*WHAT NEEDS TO BE DONE*
Give the data again exactly as it is written.

*EXERCISE INPUTS*

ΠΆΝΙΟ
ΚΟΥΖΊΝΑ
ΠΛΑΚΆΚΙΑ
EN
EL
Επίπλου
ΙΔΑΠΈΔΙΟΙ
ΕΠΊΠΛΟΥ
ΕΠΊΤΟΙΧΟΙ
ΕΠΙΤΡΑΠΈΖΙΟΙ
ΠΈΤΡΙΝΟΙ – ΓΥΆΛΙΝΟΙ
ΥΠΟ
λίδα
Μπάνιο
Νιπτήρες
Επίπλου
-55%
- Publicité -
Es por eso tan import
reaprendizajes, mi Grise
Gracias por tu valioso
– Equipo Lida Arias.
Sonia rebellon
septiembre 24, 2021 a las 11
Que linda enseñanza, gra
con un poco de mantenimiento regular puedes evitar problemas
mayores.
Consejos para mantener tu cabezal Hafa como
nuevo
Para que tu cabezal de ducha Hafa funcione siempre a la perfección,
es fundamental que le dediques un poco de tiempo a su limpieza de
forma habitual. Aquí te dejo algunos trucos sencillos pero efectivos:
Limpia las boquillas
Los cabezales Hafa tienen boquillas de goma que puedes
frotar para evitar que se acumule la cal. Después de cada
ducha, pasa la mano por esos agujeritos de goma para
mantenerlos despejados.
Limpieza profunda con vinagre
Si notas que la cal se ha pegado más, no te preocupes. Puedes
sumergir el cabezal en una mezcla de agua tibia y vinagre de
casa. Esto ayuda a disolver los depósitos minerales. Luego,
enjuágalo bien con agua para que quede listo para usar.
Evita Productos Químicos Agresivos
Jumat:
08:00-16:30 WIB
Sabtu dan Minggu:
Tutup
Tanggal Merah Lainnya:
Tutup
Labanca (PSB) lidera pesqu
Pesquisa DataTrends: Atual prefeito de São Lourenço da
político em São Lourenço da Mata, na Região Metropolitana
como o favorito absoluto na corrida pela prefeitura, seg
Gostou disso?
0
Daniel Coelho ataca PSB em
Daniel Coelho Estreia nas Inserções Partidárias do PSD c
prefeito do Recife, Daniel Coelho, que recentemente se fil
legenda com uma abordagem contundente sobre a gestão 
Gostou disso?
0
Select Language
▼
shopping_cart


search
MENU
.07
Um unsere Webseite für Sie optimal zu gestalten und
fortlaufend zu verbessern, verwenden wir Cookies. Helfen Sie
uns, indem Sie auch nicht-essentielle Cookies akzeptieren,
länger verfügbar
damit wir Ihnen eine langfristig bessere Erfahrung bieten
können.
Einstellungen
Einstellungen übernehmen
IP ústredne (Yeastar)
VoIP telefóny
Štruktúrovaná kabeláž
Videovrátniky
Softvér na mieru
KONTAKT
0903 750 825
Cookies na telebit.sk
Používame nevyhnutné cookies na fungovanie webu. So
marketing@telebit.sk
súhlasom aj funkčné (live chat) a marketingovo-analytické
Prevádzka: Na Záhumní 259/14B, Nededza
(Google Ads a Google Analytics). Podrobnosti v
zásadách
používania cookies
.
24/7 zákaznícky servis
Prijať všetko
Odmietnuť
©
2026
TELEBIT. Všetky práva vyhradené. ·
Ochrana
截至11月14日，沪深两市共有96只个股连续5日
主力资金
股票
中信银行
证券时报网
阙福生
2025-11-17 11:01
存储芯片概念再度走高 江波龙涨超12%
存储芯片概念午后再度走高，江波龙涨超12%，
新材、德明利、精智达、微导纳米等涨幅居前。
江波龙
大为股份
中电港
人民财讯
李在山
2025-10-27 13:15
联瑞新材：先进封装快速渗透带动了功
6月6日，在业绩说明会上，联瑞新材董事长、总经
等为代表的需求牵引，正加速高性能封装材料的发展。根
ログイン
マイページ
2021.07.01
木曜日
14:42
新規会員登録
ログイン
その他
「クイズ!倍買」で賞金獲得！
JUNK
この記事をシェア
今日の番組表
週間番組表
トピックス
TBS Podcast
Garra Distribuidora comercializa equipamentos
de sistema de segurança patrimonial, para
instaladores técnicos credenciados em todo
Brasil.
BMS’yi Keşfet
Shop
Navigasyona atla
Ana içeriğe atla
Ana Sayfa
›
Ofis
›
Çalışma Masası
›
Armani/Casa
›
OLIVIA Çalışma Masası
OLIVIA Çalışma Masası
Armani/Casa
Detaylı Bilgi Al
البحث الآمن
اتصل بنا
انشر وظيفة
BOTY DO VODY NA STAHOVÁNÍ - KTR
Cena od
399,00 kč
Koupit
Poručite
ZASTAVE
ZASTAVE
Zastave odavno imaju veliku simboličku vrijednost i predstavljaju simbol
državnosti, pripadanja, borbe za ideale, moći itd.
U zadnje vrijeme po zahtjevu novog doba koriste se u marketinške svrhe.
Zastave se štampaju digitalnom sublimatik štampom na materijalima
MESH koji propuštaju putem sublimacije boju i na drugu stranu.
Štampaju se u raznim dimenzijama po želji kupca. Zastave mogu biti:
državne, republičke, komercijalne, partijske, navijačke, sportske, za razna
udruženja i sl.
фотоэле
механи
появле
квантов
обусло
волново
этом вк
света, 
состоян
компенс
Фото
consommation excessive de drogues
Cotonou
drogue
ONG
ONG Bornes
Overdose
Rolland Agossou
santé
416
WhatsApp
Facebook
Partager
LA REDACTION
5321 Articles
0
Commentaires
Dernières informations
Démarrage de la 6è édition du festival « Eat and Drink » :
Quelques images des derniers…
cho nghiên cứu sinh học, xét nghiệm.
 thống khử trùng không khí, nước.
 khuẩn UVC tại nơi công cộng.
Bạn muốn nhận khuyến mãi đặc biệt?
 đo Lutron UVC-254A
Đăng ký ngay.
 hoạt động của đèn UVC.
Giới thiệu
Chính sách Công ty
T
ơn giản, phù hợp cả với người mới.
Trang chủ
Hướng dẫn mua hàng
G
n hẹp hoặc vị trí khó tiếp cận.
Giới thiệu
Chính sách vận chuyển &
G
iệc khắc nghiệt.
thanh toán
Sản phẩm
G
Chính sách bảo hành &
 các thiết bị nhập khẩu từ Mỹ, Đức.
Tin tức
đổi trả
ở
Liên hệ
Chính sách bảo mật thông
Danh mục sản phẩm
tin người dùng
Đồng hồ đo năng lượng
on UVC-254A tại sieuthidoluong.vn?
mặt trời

*REPLY*
ΠΆΝΙΟ
ΚΟΥΖΊΝΑ
ΠΛΑΚΆΚΙΑ
EN
EL
Επίπλου
ΙΔΑΠΈΔΙΟΙ
ΕΠΊΠΛΟΥ
ΕΠΊΤΟΙΧΟΙ
ΕΠΙΤΡΑΠΈΖΙΟΙ
ΠΈΤΡΙΝΟΙ – ΓΥΆΛΙΝΟΙ
ΥΠΟ
λίδα
Μπάνιο
Νιπτήρες
Επίπλου
-55%
- Publicité -
Es por eso tan import
reaprendizajes, mi Grise
Gracias por tu valioso
– Equipo Lida Arias.
Sonia rebellon
septiembre 24, 2021 a las 11
Que linda enseñanza, gra
con un poco de mantenimiento regular puedes evitar problemas
mayores.
Consejos para mantener tu cabezal Hafa como
nuevo
Para que tu cabezal de ducha Hafa funcione siempre a la perfección,
es fundamental que le dediques un poco de tiempo a su limpieza de
forma habitual. Aquí te dejo algunos trucos sencillos pero efectivos:
Limpia las boquillas
Los cabezales Hafa tienen boquillas de goma que puedes
frotar para evitar que se acumule la cal. Después de cada
ducha, pasa la mano por esos agujeritos de goma para
mantenerlos despejados.
Limpieza profunda con vinagre
Si notas que la cal se ha pegado más, no te preocupes. Puedes
sumergir el cabezal en una mezcla de agua tibia y vinagre de
casa. Esto ayuda a disolver los depósitos minerales. Luego,
enjuágalo bien con agua para que quede listo para usar.
Evita Productos Químicos Agresivos
Jumat:
08:00-16:30 WIB
Sabtu dan Minggu:
Tutup
Tanggal Merah Lainnya:
Tutup
Labanca (PSB) lidera pesqu
Pesquisa DataTrends: Atual prefeito de São Lourenço da
político em São Lourenço da Mata, na Região Metropolitana
como o favorito absoluto na corrida pela prefeitura, seg
Gostou disso?
0
Daniel Coelho ataca PSB em
Daniel Coelho Estreia nas Inserções Partidárias do PSD c
prefeito do Recife, Daniel Coelho, que recentemente se fil
legenda com uma abordagem contundente sobre a gestão 
Gostou disso?
0
Select Language
▼
shopping_cart


search
MENU
.07
Um unsere Webseite für Sie optimal zu gestalten und
fortlaufend zu verbessern, verwenden wir Cookies. Helfen Sie
uns, indem Sie auch nicht-essentielle Cookies akzeptieren,
länger verfügbar
damit wir Ihnen eine langfristig bessere Erfahrung bieten
können.
Einstellungen
Einstellungen übernehmen
IP ústredne (Yeastar)
VoIP telefóny
Štruktúrovaná kabeláž
Videovrátniky
Softvér na mieru
KONTAKT
0903 750 825
Cookies na telebit.sk
Používame nevyhnutné cookies na fungovanie webu. So
marketing@telebit.sk
súhlasom aj funkčné (live chat) a marketingovo-analytické
Prevádzka: Na Záhumní 259/14B, Nededza
(Google Ads a Google Analytics). Podrobnosti v
zásadách
používania cookies
.
24/7 zákaznícky servis
Prijať všetko
Odmietnuť
©
2026
TELEBIT. Všetky práva vyhradené. ·
Ochrana
截至11月14日，沪深两市共有96只个股连续5日
主力资金
股票
中信银行
证券时报网
阙福生
2025-11-17 11:01
存储芯片概念再度走高 江波龙涨超12%
存储芯片概念午后再度走高，江波龙涨超12%，
新材、德明利、精智达、微导纳米等涨幅居前。
江波龙
大为股份
中电港
人民财讯
李在山
2025-10-27 13:15
联瑞新材：先进封装快速渗透带动了功
6月6日，在业绩说明会上，联瑞新材董事长、总经
等为代表的需求牵引，正加速高性能封装材料的发展。根
ログイン
マイページ
2021.07.01
木曜日
14:42
新規会員登録
ログイン
その他
「クイズ!倍買」で賞金獲得！
JUNK
この記事をシェア
今日の番組表
週間番組表
トピックス
TBS Podcast
Garra Distribuidora comercializa equipamentos
de sistema de segurança patrimonial, para
instaladores técnicos credenciados em todo
Brasil.
BMS’yi Keşfet
Shop
Navigasyona atla
Ana içeriğe atla
Ana Sayfa
›
Ofis
›
Çalışma Masası
›
Armani/Casa
›
OLIVIA Çalışma Masası
OLIVIA Çalışma Masası
Armani/Casa
Detaylı Bilgi Al
البحث الآمن
اتصل بنا
انشر وظيفة
BOTY DO VODY NA STAHOVÁNÍ - KTR
Cena od
399,00 kč
Koupit
Poručite
ZASTAVE
ZASTAVE
Zastave odavno imaju veliku simboličku vrijednost i predstavljaju simbol
državnosti, pripadanja, borbe za ideale, moći itd.
U zadnje vrijeme po zahtjevu novog doba koriste se u marketinške svrhe.
Zastave se štampaju digitalnom sublimatik štampom na materijalima
MESH koji propuštaju putem sublimacije boju i na drugu stranu.
Štampaju se u raznim dimenzijama po želji kupca. Zastave mogu biti:
državne, republičke, komercijalne, partijske, navijačke, sportske, za razna
udruženja i sl.
фотоэле
механи
появле
квантов
обусло
волново
этом вк
света, 
состоян
компенс
Фото
consommation excessive de drogues
Cotonou
drogue
ONG
ONG Bornes
Overdose
Rolland Agossou
santé
416
WhatsApp
Facebook
Partager
LA REDACTION
5321 Articles
0
Commentaires
Dernières informations
Démarrage de la 6è édition du festival « Eat and Drink » :
Quelques images des derniers…
cho nghiên cứu sinh học, xét nghiệm.
 thống khử trùng không khí, nước.
 khuẩn UVC tại nơi công cộng.
Bạn muốn nhận khuyến mãi đặc biệt?
 đo Lutron UVC-254A
Đăng ký ngay.
 hoạt động của đèn UVC.
Giới thiệu
Chính sách Công ty
T
ơn giản, phù hợp cả với người mới.
Trang chủ
Hướng dẫn mua hàng
G
n hẹp hoặc vị trí khó tiếp cận.
Giới thiệu
Chính sách vận chuyển &
G
iệc khắc nghiệt.
thanh toán
Sản phẩm
G
Chính sách bảo hành &
 các thiết bị nhập khẩu từ Mỹ, Đức.
Tin tức
đổi trả
ở
Liên hệ
Chính sách bảo mật thông
Danh mục sản phẩm
tin người dùng
Đồng hồ đo năng lượng
on UVC-254A tại sieuthidoluong.vn?
mặt trời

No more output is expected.